Deep down beneath the pain and the anger and everything else she’s dredged to the surface against his will, Jax knows that there’s some truth to Pomni’s words. But even as it stares him in the face, he knows he’ll never be able to accept it. He’s spent so long in the comfortable reality he’s built for himself that it’s all he consists of. If he tries to challenge it, if he thrusts a crowbar into one of the many cracks that Pomni has identified in his logic, it’ll only break him apart too.
But Pomni doesn’t know that. She thinks there’s still hope for him. She thinks that all he needs to do is simply come to his senses and see that he’s human, acknowledge that he does care about the others, and live happily ever after.
But Pomni hasn’t been around for as long as he has. She hasn’t seen the things he’s seen, so she doesn’t understand why he has to be the way he is. She doesn’t understand what caring about other people does to you in the circus.
It gets you hurt.
It gets you abstracted.
It gets you hurt when your friends abstract.
It gets your friends hurt when you abstract.
But Pomni hasn’t experienced any of that yet. She’s naïve. Painfully, blissfully, naïve.
“I’m really f[%$!#]ing pissed at you for what you did to me today.” Pomni’s arms uncross and fall to her sides. “But I also know you said the things you said because you have a hard time admitting to yourself that you do actually care about the rest of us. Because for some reason, that scares you. I get it—we all have our fears. But if you keep being an [%$!#]hole and pushing everyone away, there won’t be anyone there for you when you fall. You’re hurting, and we both know you can’t keep this up forever.”
“Wanna bet?” Jax snaps, but the words are empty, and they lose momentum before their intended impact ever reaches Pomni. In fact, he’s quite certain by this point that nothing he says can phase her.
She seems to already have every comeback, every counterargument, every part of him documented and analyzed as if she’s toured the deepest darkest corners of his mind, intimately familiar with the painful truths he’s gotten so good at stuffing down there. She’ll catch anything he throws at her, shake it free from the lies he tells himself, and toss it right back at him. She’s done what nobody else has ever cared enough to do and figured him out.
And he hates it.
“For the record, I’d remember you.” She says it quietly, almost lovingly as if softening her tone would make the scenario less likely to come to fruition. “And I’d go to your funeral. I might be the only one, but I’d go. Because you’re a person, and no matter how sh[%$!#]y you might have been to me, you still deserve basic respect.”
Her words feel like a punch to the stomach, and he doesn’t have to glance at the mirror behind him to know that it shows on his face. There’s a part of Jax that wants to scream bloody murder at her for what she’s done to him. He wants to tear her walls down and rip her soul out and make her feel everything she’s never wanted to feel.

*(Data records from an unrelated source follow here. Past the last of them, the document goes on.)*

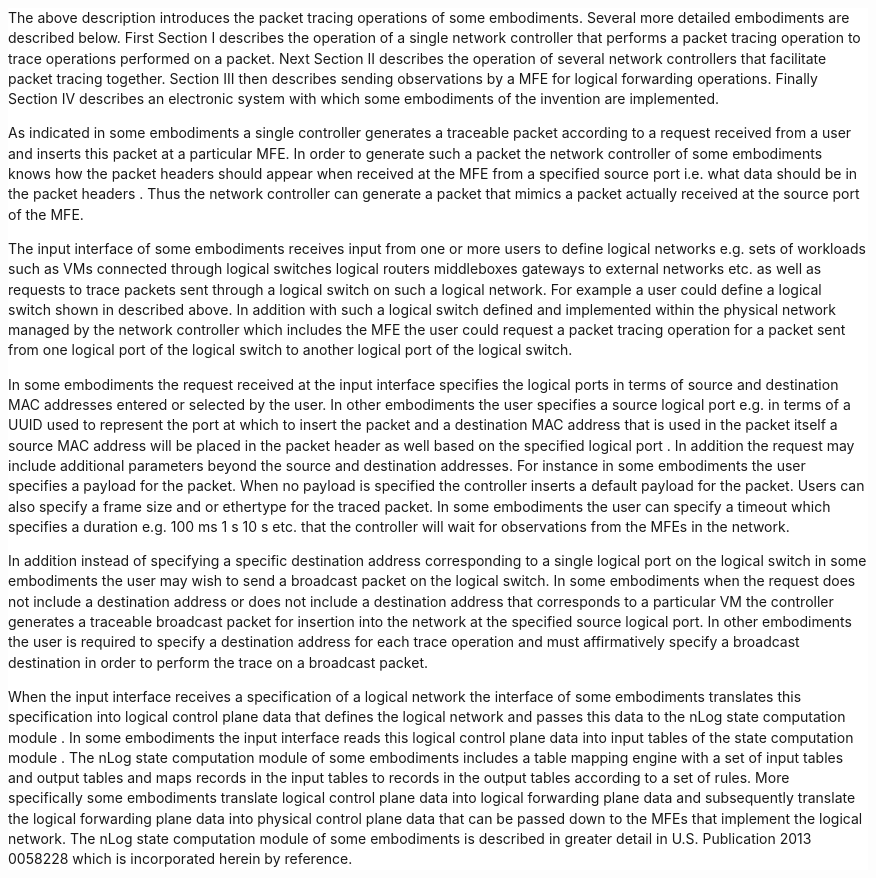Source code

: The above description introduces the packet tracing operations of some embodiments. Several more detailed embodiments are described below. First Section I describes the operation of a single network controller that performs a packet tracing operation to trace operations performed on a packet. Next Section II describes the operation of several network controllers that facilitate packet tracing together. Section III then describes sending observations by a MFE for logical forwarding operations. Finally Section IV describes an electronic system with which some embodiments of the invention are implemented.

As indicated in some embodiments a single controller generates a traceable packet according to a request received from a user and inserts this packet at a particular MFE. In order to generate such a packet the network controller of some embodiments knows how the packet headers should appear when received at the MFE from a specified source port i.e. what data should be in the packet headers . Thus the network controller can generate a packet that mimics a packet actually received at the source port of the MFE.

The input interface of some embodiments receives input from one or more users to define logical networks e.g. sets of workloads such as VMs connected through logical switches logical routers middleboxes gateways to external networks etc. as well as requests to trace packets sent through a logical switch on such a logical network. For example a user could define a logical switch shown in described above. In addition with such a logical switch defined and implemented within the physical network managed by the network controller which includes the MFE the user could request a packet tracing operation for a packet sent from one logical port of the logical switch to another logical port of the logical switch.

In some embodiments the request received at the input interface specifies the logical ports in terms of source and destination MAC addresses entered or selected by the user. In other embodiments the user specifies a source logical port e.g. in terms of a UUID used to represent the port at which to insert the packet and a destination MAC address that is used in the packet itself a source MAC address will be placed in the packet header as well based on the specified logical port . In addition the request may include additional parameters beyond the source and destination addresses. For instance in some embodiments the user specifies a payload for the packet. When no payload is specified the controller inserts a default payload for the packet. Users can also specify a frame size and or ethertype for the traced packet. In some embodiments the user can specify a timeout which specifies a duration e.g. 100 ms 1 s 10 s etc. that the controller will wait for observations from the MFEs in the network.

In addition instead of specifying a specific destination address corresponding to a single logical port on the logical switch in some embodiments the user may wish to send a broadcast packet on the logical switch. In some embodiments when the request does not include a destination address or does not include a destination address that corresponds to a particular VM the controller generates a traceable broadcast packet for insertion into the network at the specified source logical port. In other embodiments the user is required to specify a destination address for each trace operation and must affirmatively specify a broadcast destination in order to perform the trace on a broadcast packet.

When the input interface receives a specification of a logical network the interface of some embodiments translates this specification into logical control plane data that defines the logical network and passes this data to the nLog state computation module . In some embodiments the input interface reads this logical control plane data into input tables of the state computation module . The nLog state computation module of some embodiments includes a table mapping engine with a set of input tables and output tables and maps records in the input tables to records in the output tables according to a set of rules. More specifically some embodiments translate logical control plane data into logical forwarding plane data and subsequently translate the logical forwarding plane data into physical control plane data that can be passed down to the MFEs that implement the logical network. The nLog state computation module of some embodiments is described in greater detail in U.S. Publication 2013 0058228 which is incorporated herein by reference.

But beneath the fury there’s also a smaller, selfish and illogical yet very real part of him that wants to grab onto Pomni like a lifeline even though she could probably never save him from himself. Even as the temptation wells up inside of him, he knows he won’t do it.
Because for some stupid fucking reason he’s repeated the two mistakes he’d sworn to never make again—he’s allowed himself to care about somebody, and he’s allowed that somebody to believe he’s worth caring about in return.
And because he cares about Pomni, he refuses to hurt her when the years of anguish he’s gotten so good at internalizing inevitably send him to the cellar one day. And as long as he can help it, he sure as hell isn’t going to drag her down there with him.
So he does the only thing he can, says the only thing that she can’t turn around and use as an argument against him because she promised him she wouldn’t.
“Leave,” he quietly begs. “And give up on me.”
“Okay.” Pomni turns and exits the bathroom. The door thuds shut behind her.
He’d put the final nail in his coffin, knowing damn well he would never use the rear end of the hammer to pry it back out.